10. Brandy & Mr. Whiskers
While all of these shows are woefully underrated, Brandy & Mr. Whiskers may just be the most underrated of the crop. For two glorious years, this dog and bunny version of The Odd Couple showed children everywhere never to judge a book by its cover.
Though it seemed like Brandy and Mr. Whiskers were horribly mismatched roommates, they forged an unbreakable, inter-species bond that stood the test of time — and really big snakes. Fans can jump back into the jungle with a selection of popular videos on YouTube.
11. The Weekenders
Only four letters can describe The Weekenders' impact on children's television: TGIF. Though the four friends came from various backgrounds and didn't always share each other's interests, they appreciated and celebrated each other's differences anyway. Most importantly, they all agreed on the holy trinity that is chili cheese fries.
With every episode, this fierce foursome taught their young viewers how to draw on each other's personal strengths — and how to have the best weekend ever while they're at it. Those working for the weekend will find themselves in good company on a YouTube channel totally devoted to full episodes of the series.
12. Lilo & Stitch: The Series
Everyone remembers the classic Disney movie, but few may recall the TV spin-off, Lilo & Stitch: The Series. Taking a page out of Pokémon's playbook, the Disney Channel show centered on collecting all of Dr. Jumba's other 625 experiments. Unsurprisingly, chaos regularly ensued by the middle of each episode.
By the end, however, Lilo and Stitch taught every experiment how to use the special skills Dr. Jumba gave them for good, rather than evil. In doing so, they expanded their "ohana" for two seasons of family fun. Fans of the movie, TV show, and Elvis can catch a curated selection of episodes on YouTube.
13. Angry Beavers
Despite its title, The Angry Beavers actually showcased a fair amount of brotherly love. Like real brothers, even though Daggett and Norbert fought often, they always managed to patch things up — sometimes literally, if one of their dams became collateral damage.
While often lighthearted and even a bit edgy for a kids show, The Angry Beavers reminded its viewers, especially those watching with their siblings, the unparalleled importance of their familial relationships.
As with most of these forgotten TV shows, the only way fans can get their angry on is a YouTube collection of popular videos. But don't get mad, get glad they exist somewhere on the internet.
14. Dexter's Laboratory
Though the typical Dexter's Laboratory viewer probably wasn't a boy-genius like its title character, Dexter's intelligence and dedication to his experiments were admirable. Even when Dexter's scientific pursuits bordered on crazy or dangerous, the show still inspired kids everywhere that their most ambitious ideas might just be possible — with the right laboratory equipment, of course.

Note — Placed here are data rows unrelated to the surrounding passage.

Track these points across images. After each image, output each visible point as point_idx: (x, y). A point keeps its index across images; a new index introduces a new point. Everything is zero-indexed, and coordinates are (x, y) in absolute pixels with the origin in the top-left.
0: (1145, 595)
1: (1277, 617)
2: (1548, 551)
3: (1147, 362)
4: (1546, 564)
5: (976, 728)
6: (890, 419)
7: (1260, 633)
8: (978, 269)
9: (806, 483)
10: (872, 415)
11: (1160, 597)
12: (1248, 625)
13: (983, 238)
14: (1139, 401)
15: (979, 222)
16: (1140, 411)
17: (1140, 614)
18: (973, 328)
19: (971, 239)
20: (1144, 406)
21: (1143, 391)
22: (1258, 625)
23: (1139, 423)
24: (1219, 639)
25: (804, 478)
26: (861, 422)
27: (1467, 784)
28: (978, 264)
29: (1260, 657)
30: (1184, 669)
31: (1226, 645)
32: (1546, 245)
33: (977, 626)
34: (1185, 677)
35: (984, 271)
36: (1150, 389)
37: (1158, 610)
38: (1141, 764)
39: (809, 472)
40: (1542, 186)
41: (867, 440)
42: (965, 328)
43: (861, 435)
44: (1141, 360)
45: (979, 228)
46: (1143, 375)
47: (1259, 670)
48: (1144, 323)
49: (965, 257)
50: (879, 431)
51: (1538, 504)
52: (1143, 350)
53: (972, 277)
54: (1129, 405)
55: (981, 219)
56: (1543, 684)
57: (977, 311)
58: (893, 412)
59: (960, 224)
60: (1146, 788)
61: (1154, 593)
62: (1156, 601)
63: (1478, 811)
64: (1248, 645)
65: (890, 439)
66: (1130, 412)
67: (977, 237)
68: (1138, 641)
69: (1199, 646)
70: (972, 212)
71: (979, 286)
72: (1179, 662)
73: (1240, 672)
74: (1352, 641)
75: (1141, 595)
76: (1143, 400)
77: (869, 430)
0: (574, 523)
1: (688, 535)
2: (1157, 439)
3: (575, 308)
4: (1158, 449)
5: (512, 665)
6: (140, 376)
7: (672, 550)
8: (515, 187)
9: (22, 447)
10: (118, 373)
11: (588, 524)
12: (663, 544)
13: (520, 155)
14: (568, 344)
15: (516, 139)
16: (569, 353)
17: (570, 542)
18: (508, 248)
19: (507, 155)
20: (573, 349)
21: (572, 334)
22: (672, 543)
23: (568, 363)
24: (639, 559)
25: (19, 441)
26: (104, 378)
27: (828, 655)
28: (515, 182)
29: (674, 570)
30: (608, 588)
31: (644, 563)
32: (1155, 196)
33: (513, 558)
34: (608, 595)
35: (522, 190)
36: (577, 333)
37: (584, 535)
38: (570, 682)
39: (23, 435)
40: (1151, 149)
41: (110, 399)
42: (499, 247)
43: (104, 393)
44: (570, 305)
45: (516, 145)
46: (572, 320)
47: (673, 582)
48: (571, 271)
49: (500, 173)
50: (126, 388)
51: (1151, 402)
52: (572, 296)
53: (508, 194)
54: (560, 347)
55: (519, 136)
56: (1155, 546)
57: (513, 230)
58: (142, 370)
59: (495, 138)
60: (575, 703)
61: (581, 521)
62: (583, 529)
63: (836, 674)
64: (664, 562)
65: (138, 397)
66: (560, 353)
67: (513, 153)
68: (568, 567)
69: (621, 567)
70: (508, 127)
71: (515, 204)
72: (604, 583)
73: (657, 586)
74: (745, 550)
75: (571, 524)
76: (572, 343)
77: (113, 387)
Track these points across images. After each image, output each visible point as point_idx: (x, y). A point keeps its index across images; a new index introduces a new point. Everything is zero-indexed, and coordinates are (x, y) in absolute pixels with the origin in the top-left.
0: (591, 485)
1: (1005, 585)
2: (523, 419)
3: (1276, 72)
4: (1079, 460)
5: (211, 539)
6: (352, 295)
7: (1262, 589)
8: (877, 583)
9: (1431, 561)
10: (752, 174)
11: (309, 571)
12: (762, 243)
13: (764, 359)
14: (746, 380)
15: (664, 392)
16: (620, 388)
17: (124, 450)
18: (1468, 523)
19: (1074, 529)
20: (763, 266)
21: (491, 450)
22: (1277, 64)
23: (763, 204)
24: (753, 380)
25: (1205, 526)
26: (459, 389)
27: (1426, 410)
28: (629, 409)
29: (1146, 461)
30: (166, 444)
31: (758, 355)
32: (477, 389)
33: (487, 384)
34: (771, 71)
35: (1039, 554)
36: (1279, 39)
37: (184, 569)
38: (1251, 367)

Last but certainly not least, Doug has a special place in the hearts of those who remember him. Even those who need a little reintroduction will be charmed by his kind face and warm personality. Doug tackled important issues relating to pre-teens and teens like self-esteem, bullying, and rumors with his strong imagination, contemplative personality, and, if all else failed, his alter ego Quailman.
Doug devotees can watch all four seasons on Hulu Plus.